> [What to work on]:
A – In the Bombay High Court case record, who is named on the bench?
B – Write the next part of the Bombay High Court case record, picking up after its final line.

** Start Provided passage **

2021 Latest Caselaw 6027 Bom

Citation : 2021 Latest Caselaw 6027 Bom
Judgement Date : 5 April, 2021

Bombay High Court
Hirabai H. Pujari And Ors vs Ramchandra Narhari Kawade Decd ... on 5 April, 2021
Bench: G.S. Patel
                                                      1-ASWPST28377-2019.DOC




 Atul



        IN THE HIGH COURT OF JUDICATURE AT BOMBAY
                   CIVIL APPELLATE JURISDICTION
                WRIT PETITION ST NO. 28377 OF 2019
                                     WITH
          INTERIM APPLICATION ST NO. 95349 OF 2020


 Hirabai H Pujari & Ors                                           ...Petitioners
       Versus
 Ramchanra Narhari Kawade, since deceased                       ...Respondents

through Legal Heirs & Ors

Mr Atharva Dandekar, & Shivraj Patne, for the Petitioners. Mr Mandar Limaye, with Akshay Petkar, Nikhil Sawkar, & Aniket Malu, for Respondents Nos. 1(a), 1(b) and 1(c).

** End Provided passage **
** Start Records provided **

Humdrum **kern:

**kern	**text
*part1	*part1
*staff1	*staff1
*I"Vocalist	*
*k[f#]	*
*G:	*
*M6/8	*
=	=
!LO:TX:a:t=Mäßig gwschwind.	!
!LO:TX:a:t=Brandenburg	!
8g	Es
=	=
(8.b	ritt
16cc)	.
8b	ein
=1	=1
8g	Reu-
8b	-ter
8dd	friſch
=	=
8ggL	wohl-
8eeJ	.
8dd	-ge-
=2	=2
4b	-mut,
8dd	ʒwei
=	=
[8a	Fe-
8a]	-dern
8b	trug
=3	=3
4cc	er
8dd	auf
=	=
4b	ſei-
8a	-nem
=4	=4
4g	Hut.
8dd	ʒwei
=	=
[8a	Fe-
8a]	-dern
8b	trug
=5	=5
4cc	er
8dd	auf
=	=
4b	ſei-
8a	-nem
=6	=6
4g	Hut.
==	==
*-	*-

** End Records provided **
** Start Records provided **

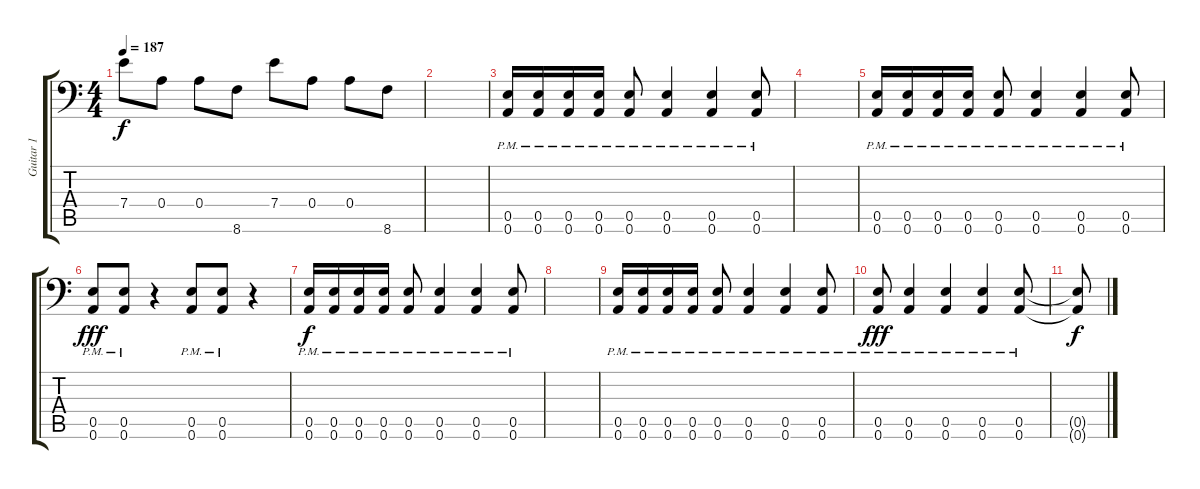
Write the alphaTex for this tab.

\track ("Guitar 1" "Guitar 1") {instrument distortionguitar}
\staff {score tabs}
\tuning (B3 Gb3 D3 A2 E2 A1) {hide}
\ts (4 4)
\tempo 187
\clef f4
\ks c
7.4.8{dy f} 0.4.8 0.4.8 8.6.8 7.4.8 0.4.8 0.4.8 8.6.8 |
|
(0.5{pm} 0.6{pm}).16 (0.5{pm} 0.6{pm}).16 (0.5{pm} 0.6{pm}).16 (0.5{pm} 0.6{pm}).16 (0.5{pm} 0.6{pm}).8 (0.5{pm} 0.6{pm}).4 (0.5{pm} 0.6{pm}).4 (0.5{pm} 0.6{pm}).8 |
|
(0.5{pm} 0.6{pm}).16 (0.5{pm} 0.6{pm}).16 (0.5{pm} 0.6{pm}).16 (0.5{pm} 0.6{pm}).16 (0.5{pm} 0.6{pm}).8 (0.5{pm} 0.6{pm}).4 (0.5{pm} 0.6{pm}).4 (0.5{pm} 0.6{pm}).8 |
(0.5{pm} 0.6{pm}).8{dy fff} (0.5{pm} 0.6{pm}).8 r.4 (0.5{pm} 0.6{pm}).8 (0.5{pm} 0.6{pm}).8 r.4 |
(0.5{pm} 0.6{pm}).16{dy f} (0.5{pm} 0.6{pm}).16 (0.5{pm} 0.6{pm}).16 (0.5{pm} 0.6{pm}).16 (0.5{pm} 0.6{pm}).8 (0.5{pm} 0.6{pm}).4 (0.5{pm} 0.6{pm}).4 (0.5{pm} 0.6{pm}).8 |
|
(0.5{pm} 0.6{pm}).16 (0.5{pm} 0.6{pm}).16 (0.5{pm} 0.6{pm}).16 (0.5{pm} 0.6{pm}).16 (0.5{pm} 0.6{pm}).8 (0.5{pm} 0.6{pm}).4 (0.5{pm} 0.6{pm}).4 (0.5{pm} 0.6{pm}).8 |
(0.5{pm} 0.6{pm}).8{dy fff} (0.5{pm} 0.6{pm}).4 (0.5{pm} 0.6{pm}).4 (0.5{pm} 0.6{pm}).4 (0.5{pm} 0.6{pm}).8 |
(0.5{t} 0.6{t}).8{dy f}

** End Records provided **

> [Answers]:
A – G.S. Patel

B –
                               CORAM:      G.S. PATEL, J
                               DATED:      5th April 2021
 PC:-


1. This order will dispose of the Writ Petition itself, which has been assigned to this Court. The result is that the Interim Application will not survive since it seeks that a status-quo order of 6th November 2019 in the Writ Petition be vacated.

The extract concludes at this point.